*** Begin section ***
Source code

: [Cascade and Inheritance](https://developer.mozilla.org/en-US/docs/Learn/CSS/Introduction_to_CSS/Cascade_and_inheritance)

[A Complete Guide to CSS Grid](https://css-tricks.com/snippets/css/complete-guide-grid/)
*** End section ***
*** Begin section ***
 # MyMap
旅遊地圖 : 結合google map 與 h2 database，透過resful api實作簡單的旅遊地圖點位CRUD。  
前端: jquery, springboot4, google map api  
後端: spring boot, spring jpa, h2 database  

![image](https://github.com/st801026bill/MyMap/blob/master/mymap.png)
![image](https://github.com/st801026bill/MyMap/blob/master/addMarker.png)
*** End section ***
TO-DO ITEM
Copy the material from the line containing "Source code" through the line containing "[A Complete Guide", with both of those lines included.

EXERCISE RESULT
Source code

: [Cascade and Inheritance](https://developer.mozilla.org/en-US/docs/Learn/CSS/Introduction_to_CSS/Cascade_and_inheritance)

[A Complete Guide to CSS Grid](https://css-tricks.com/snippets/css/complete-guide-grid/)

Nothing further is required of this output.